A peça foi escrita em 1955, mais de duas décadas antes de o cardeal polonês Karol Wojtyla ser eleito e tornar-se o papa João Paulo 2º, em 1978 -e desde então levar a sua imagem ao mundo.
Mas existe algo de premonitório no texto de Jean Genet (1910-86), escritor e dramaturgo francês, também autor de "As Criadas" (ou "As Boas", na versão recente) e "O Balcão", ambas já montadas no Brasil.
"Ela", ou "Elle", pelo original, fala de um papa da imagem, de um papa como este, que passou por 105 países nos últimos 19 anos, no esforço da "nova evangelização". Evangelização que não se vexa de recorrer à imagem, sobretudo àquela da televisão.
João Paulo 2º é um papa que, ator e autor teatral ele próprio, até os 24 anos, quando ordenou-se padre, tem grande consciência da força da representação na mídia. Da representação e de seu próprio carisma, quando multiplicado na televisão ou pelos cultos ao vivo, para multidões que alcançam mais de um milhão de pessoas.
"Ela", título de duplo sentido que reporta tanto à Sua Santidade como, no que é próprio do teatro de Genet, à condição feminina, não trata da imagem intensificada pela televisão, mas faz sua alegoria na fotografia.
Sessão de fotografia
Durante a peça, o papa, que não é identificado, enfrenta uma sessão de fotos que irão definir e levar sua imagem a 15 milhões de fiéis, que é a tiragem das cópias. Antes da imagem, ele não é nada. Diz ao fotógrafo:
"Eu sou aquilo a que o senhor vai dar forma de papa. Disponha. Abaixa meus braços, levanta meu pé, estira minha bochecha direita, inclina meu busto, puxa a minha língua, mas faça de mim um papa para 15 milhões."
Mais à frente, depois de afirmar que não vai fazer pose alguma e que a postura verdadeira, em que se aproxima mais de Deus, é a de cócoras, quando defeca:
"Mas não saberíamos oferendar ao mundo a imagem de um papa em cima de um penico. O mundo não ia acreditar. Não teria diante de si a imagem do papa. Mas então o papa seria o quê? Uma série de poses? Então, meu jovem amigo, dê a este manequim as atitudes pontificais."
Montagem em Paris
Com os seus questionamentos, "Ela" é uma peça que começa a seguir no encalço de João Paulo 2º, por onde ele vai, pelo mundo. Quando esteve em Paris, há dois meses, "Elle" ganhou uma nova montagem no Vieux-Colombier, o histórico teatro francês, que já abrigou Louis Jouvet e Antonin Artaud (1896-1949).
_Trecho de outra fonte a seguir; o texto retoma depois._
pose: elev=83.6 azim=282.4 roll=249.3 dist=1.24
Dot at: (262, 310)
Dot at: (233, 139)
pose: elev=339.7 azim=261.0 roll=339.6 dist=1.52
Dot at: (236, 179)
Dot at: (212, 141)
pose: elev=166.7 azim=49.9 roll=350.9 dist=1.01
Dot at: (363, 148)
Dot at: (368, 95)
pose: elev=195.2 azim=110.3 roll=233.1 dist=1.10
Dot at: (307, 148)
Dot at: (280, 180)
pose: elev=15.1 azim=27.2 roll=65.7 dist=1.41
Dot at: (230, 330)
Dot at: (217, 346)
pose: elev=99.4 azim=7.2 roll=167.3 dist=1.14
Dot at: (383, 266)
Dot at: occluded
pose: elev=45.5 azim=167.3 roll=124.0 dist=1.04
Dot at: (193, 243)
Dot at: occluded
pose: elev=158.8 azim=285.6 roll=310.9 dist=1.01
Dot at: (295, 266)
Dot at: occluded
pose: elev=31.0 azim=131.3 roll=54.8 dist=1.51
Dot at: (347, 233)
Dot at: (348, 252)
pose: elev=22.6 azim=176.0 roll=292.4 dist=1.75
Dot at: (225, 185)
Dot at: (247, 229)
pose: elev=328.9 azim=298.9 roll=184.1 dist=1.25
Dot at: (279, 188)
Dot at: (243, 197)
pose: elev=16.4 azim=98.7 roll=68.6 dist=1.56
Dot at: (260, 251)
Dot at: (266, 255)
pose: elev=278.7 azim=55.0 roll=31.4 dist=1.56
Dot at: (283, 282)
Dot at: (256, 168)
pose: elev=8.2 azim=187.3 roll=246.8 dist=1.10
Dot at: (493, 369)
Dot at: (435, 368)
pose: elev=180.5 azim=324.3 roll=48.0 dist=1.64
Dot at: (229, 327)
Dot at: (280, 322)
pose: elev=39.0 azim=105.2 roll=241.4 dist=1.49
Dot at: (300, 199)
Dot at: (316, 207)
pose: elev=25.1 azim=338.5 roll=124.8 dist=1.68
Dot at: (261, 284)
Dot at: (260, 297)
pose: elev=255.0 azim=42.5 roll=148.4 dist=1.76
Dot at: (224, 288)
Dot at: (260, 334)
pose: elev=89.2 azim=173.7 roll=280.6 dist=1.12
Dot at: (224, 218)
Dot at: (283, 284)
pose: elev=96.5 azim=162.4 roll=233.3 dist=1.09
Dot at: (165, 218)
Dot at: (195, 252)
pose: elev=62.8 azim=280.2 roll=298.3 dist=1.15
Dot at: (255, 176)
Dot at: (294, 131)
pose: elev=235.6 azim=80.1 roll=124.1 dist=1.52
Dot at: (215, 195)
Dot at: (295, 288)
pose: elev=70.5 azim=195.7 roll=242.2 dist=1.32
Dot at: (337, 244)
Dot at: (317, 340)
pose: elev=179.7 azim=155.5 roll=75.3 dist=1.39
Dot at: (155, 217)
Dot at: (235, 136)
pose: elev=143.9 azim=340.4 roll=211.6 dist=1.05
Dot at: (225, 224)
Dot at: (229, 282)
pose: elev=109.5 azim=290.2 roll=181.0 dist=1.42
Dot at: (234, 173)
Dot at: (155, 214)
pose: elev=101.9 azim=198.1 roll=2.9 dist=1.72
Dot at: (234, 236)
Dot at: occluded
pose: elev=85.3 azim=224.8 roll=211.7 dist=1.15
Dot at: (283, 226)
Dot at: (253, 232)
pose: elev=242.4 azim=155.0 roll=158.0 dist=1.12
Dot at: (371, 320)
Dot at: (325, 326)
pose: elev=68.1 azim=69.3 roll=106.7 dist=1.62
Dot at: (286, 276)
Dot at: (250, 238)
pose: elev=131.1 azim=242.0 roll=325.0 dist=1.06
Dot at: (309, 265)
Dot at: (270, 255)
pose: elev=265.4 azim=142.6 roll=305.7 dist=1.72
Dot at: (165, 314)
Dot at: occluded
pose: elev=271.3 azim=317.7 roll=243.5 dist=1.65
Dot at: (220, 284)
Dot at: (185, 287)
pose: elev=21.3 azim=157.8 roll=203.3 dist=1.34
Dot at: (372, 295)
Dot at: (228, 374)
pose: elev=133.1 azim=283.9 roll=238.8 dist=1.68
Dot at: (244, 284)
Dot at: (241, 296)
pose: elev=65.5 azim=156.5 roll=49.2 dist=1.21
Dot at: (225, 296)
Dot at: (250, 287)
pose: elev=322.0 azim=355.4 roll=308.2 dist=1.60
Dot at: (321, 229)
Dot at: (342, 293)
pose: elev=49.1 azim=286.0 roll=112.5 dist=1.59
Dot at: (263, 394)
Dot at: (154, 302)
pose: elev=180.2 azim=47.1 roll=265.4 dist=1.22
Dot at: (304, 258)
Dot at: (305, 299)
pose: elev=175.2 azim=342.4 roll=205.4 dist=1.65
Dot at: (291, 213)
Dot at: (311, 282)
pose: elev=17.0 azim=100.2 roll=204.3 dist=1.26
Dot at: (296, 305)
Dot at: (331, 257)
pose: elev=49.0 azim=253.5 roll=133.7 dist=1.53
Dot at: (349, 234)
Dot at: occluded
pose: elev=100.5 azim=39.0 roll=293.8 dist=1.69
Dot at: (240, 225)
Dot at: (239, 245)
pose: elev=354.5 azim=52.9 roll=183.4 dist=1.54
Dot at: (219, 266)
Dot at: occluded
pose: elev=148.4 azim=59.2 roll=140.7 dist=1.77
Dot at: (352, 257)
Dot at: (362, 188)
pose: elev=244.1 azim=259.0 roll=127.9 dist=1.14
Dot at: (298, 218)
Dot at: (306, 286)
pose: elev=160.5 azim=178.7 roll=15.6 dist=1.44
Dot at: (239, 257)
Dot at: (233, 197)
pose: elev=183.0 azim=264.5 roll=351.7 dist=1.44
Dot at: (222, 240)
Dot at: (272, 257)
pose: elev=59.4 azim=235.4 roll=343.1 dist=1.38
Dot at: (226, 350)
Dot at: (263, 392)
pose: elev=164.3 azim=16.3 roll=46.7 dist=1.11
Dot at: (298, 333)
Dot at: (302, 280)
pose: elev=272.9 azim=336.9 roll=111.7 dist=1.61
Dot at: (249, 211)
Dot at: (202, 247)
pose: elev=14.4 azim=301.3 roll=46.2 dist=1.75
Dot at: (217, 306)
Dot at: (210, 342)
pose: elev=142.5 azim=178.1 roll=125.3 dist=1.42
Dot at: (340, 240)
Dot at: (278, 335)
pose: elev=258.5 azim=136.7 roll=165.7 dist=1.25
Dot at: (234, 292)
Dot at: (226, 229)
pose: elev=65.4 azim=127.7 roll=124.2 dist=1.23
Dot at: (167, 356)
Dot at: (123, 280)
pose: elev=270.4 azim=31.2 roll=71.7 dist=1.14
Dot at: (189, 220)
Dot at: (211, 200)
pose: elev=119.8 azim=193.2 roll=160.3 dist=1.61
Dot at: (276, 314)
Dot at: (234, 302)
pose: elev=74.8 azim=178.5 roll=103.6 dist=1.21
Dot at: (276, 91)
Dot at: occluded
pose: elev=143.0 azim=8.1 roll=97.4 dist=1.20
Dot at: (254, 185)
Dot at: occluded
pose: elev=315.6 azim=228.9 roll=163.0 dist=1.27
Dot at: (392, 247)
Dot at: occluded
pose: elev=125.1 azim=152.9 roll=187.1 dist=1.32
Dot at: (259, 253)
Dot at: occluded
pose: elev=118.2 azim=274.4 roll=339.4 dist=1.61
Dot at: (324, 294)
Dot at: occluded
Mas a montagem era contida, tradicionalista, até respeitosa do papa, sobretudo se comparada ao que promete agora José Celso Martinez Corrêa, 60, diretor do Oficina e que pela primeira vez também protagoniza o espetáculo. É Zé Celso quem faz o papa em "Ela", que estréia hoje, às 21h, no teatro Oficina, em São Paulo, com entrada gratuita.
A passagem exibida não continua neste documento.